Read this guest post by Spencer Blohm with this week’s tips:
Chances are, if you find yourself frequently visiting a security blog, you’re pretty good at keeping your security up-to-date. You already follow basic security tips, are meticulous about activating your alarm system, and double-check on your home by calling neighbors while you’re traveling and away from the home. You might even be the type that has joined the neighborhood watch, habitually locks doors, and even prowls security informational sites like this one, looking to find home security tips.
Alert those who need to know:
However, you may still have a moment of security weakness while renovating. Renovations can be great to both improve security and transform your home into a more beautiful version of itself. However, if you’re considering making major structural changes, you need to take precautions that you’re not leaving your home open to theft. If you’re leaving your home vacant while construction takes place, both your home security company and local police department should be contacted. Officials can check on your home not only to make sure your property is safe, but also to prevent any squatters or other uninvited people taking up residence in your home. Most major home security companies already offer 24/7 monitoring, but can keep extra tabs on a home they know is unoccupied.

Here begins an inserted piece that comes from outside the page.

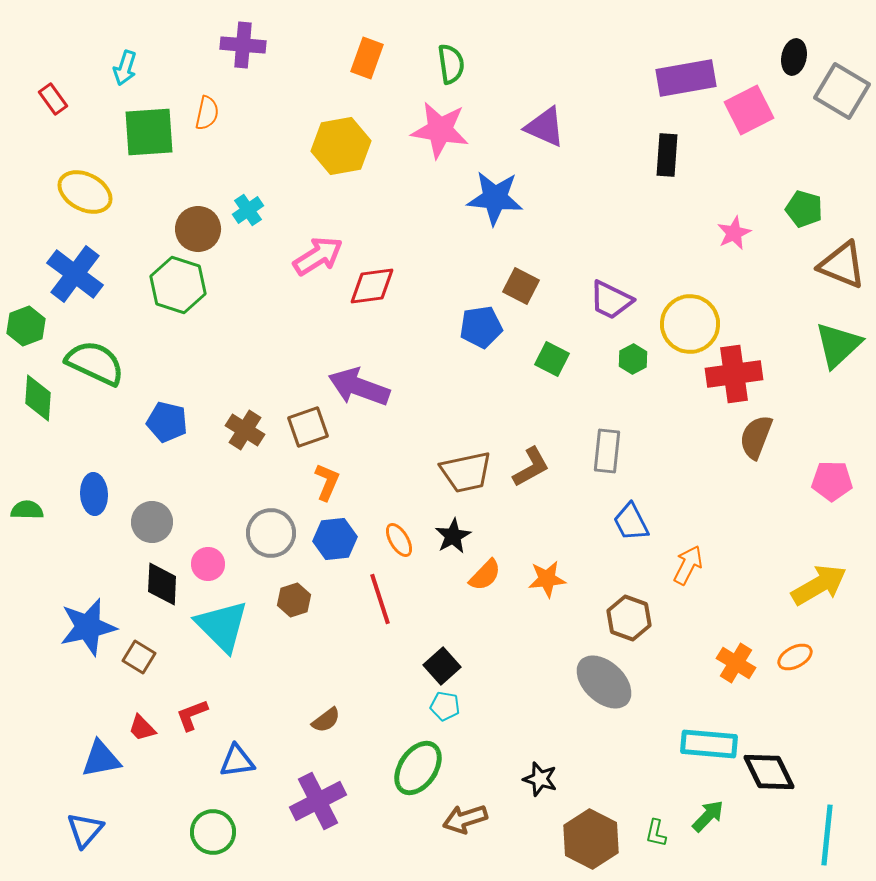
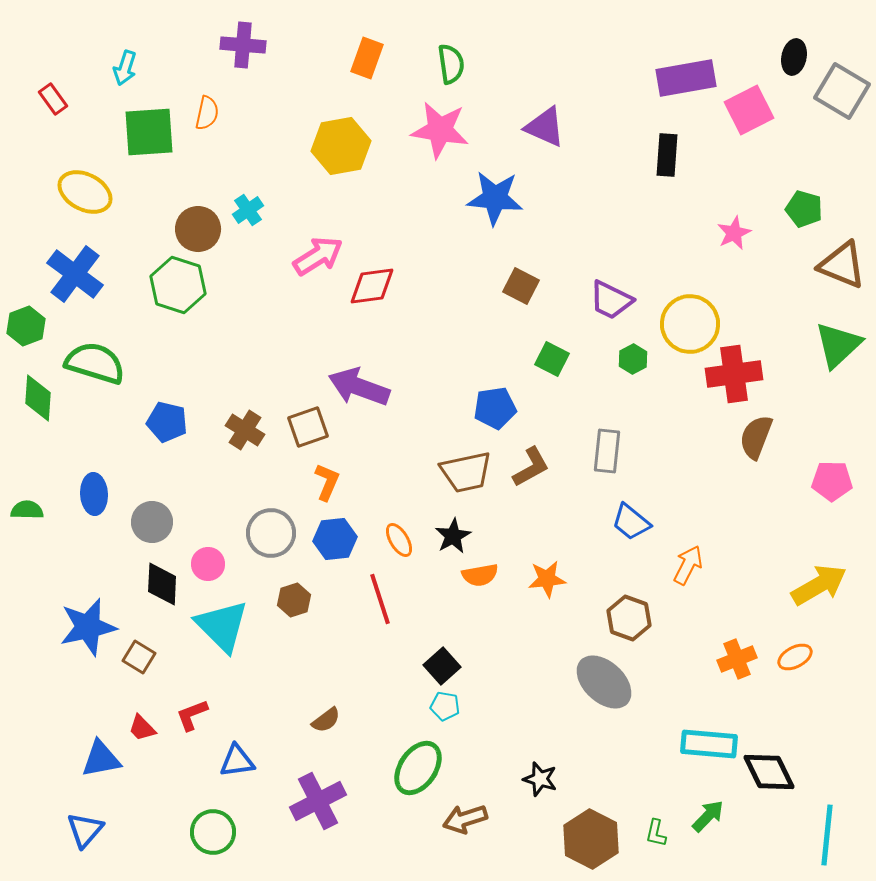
blue pentagon at (481, 327): moved 14 px right, 81 px down
green semicircle at (95, 363): rotated 8 degrees counterclockwise
blue trapezoid at (631, 522): rotated 24 degrees counterclockwise
orange semicircle at (485, 575): moved 5 px left; rotated 36 degrees clockwise
orange cross at (736, 663): moved 1 px right, 4 px up; rotated 36 degrees clockwise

Protecting the home’s contents
Some renovations are minor procedures, which means that you may remain in your home while construction is taking place. You may even be the one doing the fix-ups on your off-time! If you’ve decided to add an addition onto your home, or are altering the structure of your house enough so that you have open doors, windows, and walls, it’s time to invest in door and window guards. Plastic may work to keep temperature levels inside your home level, but a thief could easily take advantage of a partially built wall or open window. Window and door guards are used on vacant properties, and provide much better coverage.
At the end of a long day working on renovations, it might be tempting to leave building materials and equipment spread across your lawn. The main issue with this decision is, as any construction worker will tell you, tools are expensive, and because they’re often left out, the items are most often stolen and resold elsewhere. To prevent this, put any tools away in the garage or shed, and place alarms on items that are too big to be moved inside. That way, if anyone attempts to move the larger items, the sensor should alert you.
Basic security necessities
The last step is to double and triple check that your home is as locked up as possible at the end of the day. Contractors, construction workers, designers, and your family may all be wandering in and out of your home at various times, but at the end of the day it’s your responsibility as the homeowner to make sure every door is dead bolted. Your home is your sanctuary, and if you’re taking the time to perfect it exactly to your style, you should also make sure to protect yourself while renovations are taking place!